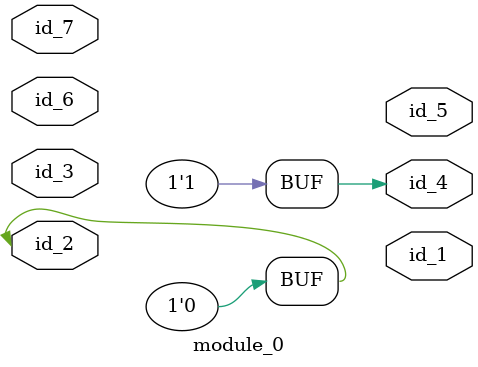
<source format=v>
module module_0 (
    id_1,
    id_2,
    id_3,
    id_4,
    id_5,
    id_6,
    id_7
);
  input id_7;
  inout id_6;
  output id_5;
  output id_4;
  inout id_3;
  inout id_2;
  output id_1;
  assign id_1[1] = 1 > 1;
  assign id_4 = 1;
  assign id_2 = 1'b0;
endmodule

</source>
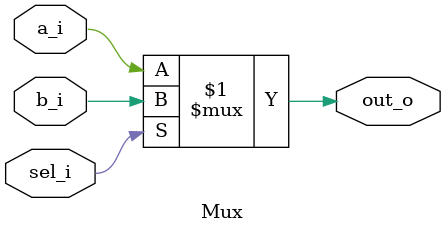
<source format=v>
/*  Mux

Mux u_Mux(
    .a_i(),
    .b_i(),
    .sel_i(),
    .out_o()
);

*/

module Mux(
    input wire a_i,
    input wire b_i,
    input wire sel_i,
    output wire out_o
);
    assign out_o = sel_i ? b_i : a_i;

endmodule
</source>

* * *

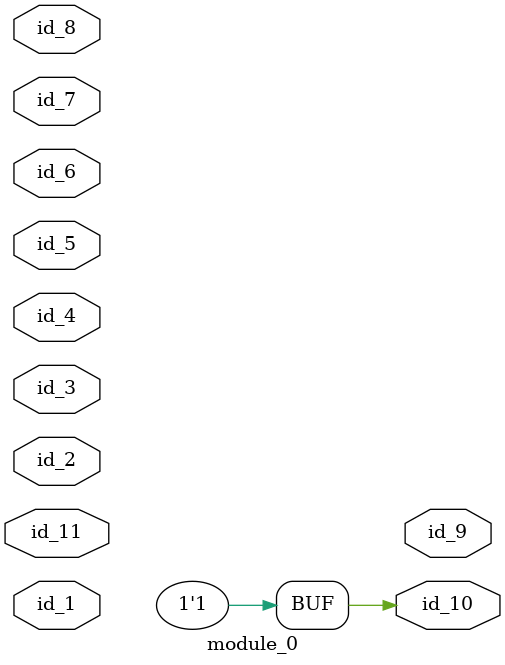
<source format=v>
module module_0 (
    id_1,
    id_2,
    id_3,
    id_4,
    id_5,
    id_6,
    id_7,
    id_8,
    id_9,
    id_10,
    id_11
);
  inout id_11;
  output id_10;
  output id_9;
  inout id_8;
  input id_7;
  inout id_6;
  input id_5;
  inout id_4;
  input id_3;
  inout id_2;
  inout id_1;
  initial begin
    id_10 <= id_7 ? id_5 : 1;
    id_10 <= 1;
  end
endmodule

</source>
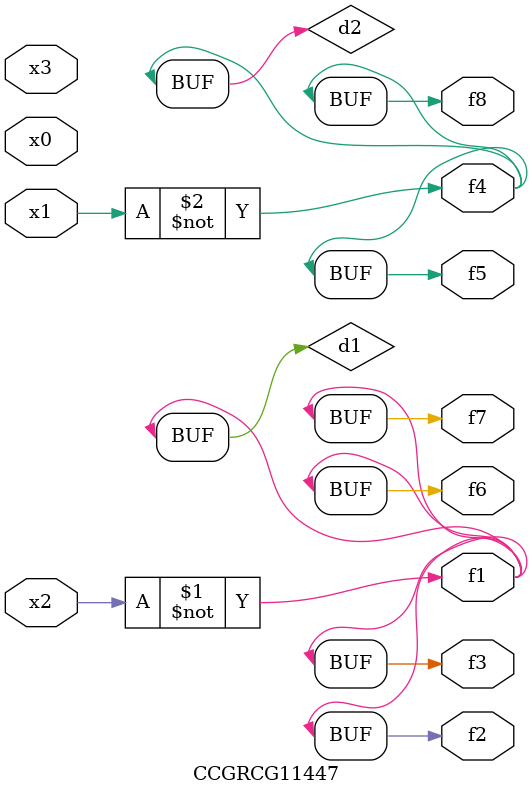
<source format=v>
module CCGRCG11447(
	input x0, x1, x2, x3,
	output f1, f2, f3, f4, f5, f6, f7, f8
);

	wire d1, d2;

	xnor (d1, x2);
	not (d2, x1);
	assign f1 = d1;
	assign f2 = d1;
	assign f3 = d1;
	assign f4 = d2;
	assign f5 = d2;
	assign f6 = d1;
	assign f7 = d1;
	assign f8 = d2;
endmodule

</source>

==

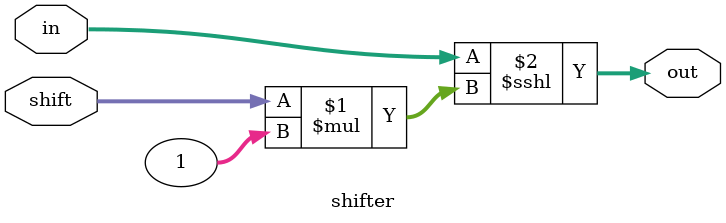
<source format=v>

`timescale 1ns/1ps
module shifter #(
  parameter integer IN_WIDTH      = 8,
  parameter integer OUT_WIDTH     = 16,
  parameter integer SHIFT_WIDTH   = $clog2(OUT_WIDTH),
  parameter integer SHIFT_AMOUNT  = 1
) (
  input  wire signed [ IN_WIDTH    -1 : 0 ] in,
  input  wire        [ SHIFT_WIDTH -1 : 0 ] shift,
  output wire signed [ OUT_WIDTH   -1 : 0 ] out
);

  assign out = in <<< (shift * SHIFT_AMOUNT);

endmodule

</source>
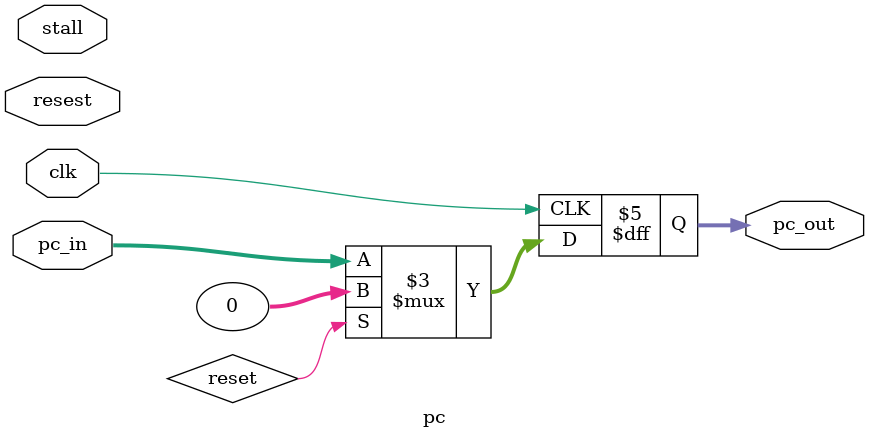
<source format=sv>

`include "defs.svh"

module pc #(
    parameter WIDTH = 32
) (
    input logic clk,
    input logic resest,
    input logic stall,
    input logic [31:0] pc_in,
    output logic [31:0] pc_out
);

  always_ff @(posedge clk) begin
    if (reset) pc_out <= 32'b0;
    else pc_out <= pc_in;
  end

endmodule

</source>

#### Problem details:
Among the records, find each line where the word "parameter" occurs, and copy it.

#### Answer to this exercise:
  parameter integer IN_WIDTH      = 8,
  parameter integer OUT_WIDTH     = 16,
  parameter integer SHIFT_WIDTH   = $clog2(OUT_WIDTH),
  parameter integer SHIFT_AMOUNT  = 1
    parameter WIDTH = 32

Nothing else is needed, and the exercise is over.